#### Action item
The reply should consist of the line containing "11、重复性：优于GB/T261-2008标准要求" and all lines after it in the listing below, reproduced exactly and nothing more.

--------------------------------

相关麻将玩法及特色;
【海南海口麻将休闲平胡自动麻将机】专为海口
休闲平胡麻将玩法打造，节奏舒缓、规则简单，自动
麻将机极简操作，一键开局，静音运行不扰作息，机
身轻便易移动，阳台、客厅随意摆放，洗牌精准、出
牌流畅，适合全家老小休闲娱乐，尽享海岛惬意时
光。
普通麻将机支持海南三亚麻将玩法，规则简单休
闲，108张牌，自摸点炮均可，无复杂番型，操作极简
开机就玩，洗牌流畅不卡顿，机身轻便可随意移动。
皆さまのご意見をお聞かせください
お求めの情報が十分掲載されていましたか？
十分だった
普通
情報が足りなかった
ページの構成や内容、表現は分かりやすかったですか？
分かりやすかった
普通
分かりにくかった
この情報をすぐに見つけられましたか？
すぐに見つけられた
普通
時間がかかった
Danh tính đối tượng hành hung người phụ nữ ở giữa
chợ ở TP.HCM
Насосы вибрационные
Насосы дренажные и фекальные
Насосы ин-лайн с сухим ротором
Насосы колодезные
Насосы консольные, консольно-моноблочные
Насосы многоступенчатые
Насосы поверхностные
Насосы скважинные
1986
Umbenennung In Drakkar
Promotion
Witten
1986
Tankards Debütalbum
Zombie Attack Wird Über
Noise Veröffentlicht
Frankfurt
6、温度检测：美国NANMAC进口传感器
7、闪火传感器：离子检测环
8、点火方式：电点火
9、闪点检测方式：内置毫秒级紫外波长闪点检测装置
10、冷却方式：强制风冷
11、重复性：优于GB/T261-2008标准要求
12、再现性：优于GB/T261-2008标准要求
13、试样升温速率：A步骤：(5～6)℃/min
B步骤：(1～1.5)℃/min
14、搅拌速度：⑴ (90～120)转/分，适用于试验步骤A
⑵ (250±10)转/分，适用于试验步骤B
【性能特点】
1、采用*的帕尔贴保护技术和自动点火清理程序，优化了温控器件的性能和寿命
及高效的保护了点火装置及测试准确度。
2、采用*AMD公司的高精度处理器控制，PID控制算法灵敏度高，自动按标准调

--------------------------------

#### Finished exercise
11、重复性：优于GB/T261-2008标准要求
12、再现性：优于GB/T261-2008标准要求
13、试样升温速率：A步骤：(5～6)℃/min
B步骤：(1～1.5)℃/min
14、搅拌速度：⑴ (90～120)转/分，适用于试验步骤A
⑵ (250±10)转/分，适用于试验步骤B
【性能特点】
1、采用*的帕尔贴保护技术和自动点火清理程序，优化了温控器件的性能和寿命
及高效的保护了点火装置及测试准确度。
2、采用*AMD公司的高精度处理器控制，PID控制算法灵敏度高，自动按标准调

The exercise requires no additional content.